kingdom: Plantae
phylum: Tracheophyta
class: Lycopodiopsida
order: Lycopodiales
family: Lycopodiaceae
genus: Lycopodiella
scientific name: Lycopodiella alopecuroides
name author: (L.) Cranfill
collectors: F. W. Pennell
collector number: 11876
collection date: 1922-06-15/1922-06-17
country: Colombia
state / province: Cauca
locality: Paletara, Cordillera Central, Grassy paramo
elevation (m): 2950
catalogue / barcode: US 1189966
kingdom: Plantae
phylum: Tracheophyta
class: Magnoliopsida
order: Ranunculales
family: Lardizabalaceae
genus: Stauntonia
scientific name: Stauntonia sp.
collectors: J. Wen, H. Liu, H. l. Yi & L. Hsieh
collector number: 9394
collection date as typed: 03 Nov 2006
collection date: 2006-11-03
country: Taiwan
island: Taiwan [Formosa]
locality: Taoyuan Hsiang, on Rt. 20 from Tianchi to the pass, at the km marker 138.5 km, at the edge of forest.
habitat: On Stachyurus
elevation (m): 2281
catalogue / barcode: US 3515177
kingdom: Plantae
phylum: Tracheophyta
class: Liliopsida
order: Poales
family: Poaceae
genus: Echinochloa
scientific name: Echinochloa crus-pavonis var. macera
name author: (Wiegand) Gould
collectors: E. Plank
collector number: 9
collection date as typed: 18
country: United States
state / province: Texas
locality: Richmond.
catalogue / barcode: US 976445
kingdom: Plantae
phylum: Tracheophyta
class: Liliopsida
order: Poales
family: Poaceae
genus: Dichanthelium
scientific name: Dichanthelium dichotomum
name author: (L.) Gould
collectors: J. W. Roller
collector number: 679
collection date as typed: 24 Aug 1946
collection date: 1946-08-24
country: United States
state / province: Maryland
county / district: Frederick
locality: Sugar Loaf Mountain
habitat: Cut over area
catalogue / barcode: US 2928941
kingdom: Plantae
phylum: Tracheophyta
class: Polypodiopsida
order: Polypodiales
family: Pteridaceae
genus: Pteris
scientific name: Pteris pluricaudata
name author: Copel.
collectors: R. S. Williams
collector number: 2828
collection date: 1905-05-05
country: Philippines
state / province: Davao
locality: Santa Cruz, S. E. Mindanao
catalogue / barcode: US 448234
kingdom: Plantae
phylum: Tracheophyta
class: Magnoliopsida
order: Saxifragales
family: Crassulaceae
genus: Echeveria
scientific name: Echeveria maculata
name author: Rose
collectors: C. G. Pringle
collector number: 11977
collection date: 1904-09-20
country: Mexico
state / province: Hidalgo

-------

=== AIM ===
Return every line of the items above verbatim, without any change.

=== CORRECT ANSWER ===
kingdom: Plantae
phylum: Tracheophyta
class: Lycopodiopsida
order: Lycopodiales
family: Lycopodiaceae
genus: Lycopodiella
scientific name: Lycopodiella alopecuroides
name author: (L.) Cranfill
collectors: F. W. Pennell
collector number: 11876
collection date: 1922-06-15/1922-06-17
country: Colombia
state / province: Cauca
locality: Paletara, Cordillera Central, Grassy paramo
elevation (m): 2950
catalogue / barcode: US 1189966
kingdom: Plantae
phylum: Tracheophyta
class: Magnoliopsida
order: Ranunculales
family: Lardizabalaceae
genus: Stauntonia
scientific name: Stauntonia sp.
collectors: J. Wen, H. Liu, H. l. Yi & L. Hsieh
collector number: 9394
collection date as typed: 03 Nov 2006
collection date: 2006-11-03
country: Taiwan
island: Taiwan [Formosa]
locality: Taoyuan Hsiang, on Rt. 20 from Tianchi to the pass, at the km marker 138.5 km, at the edge of forest.
habitat: On Stachyurus
elevation (m): 2281
catalogue / barcode: US 3515177
kingdom: Plantae
phylum: Tracheophyta
class: Liliopsida
order: Poales
family: Poaceae
genus: Echinochloa
scientific name: Echinochloa crus-pavonis var. macera
name author: (Wiegand) Gould
collectors: E. Plank
collector number: 9
collection date as typed: 18
country: United States
state / province: Texas
locality: Richmond.
catalogue / barcode: US 976445
kingdom: Plantae
phylum: Tracheophyta
class: Liliopsida
order: Poales
family: Poaceae
genus: Dichanthelium
scientific name: Dichanthelium dichotomum
name author: (L.) Gould
collectors: J. W. Roller
collector number: 679
collection date as typed: 24 Aug 1946
collection date: 1946-08-24
country: United States
state / province: Maryland
county / district: Frederick
locality: Sugar Loaf Mountain
habitat: Cut over area
catalogue / barcode: US 2928941
kingdom: Plantae
phylum: Tracheophyta
class: Polypodiopsida
order: Polypodiales
family: Pteridaceae
genus: Pteris
scientific name: Pteris pluricaudata
name author: Copel.
collectors: R. S. Williams
collector number: 2828
collection date: 1905-05-05
country: Philippines
state / province: Davao
locality: Santa Cruz, S. E. Mindanao
catalogue / barcode: US 448234
kingdom: Plantae
phylum: Tracheophyta
class: Magnoliopsida
order: Saxifragales
family: Crassulaceae
genus: Echeveria
scientific name: Echeveria maculata
name author: Rose
collectors: C. G. Pringle
collector number: 11977
collection date: 1904-09-20
country: Mexico
state / province: Hidalgo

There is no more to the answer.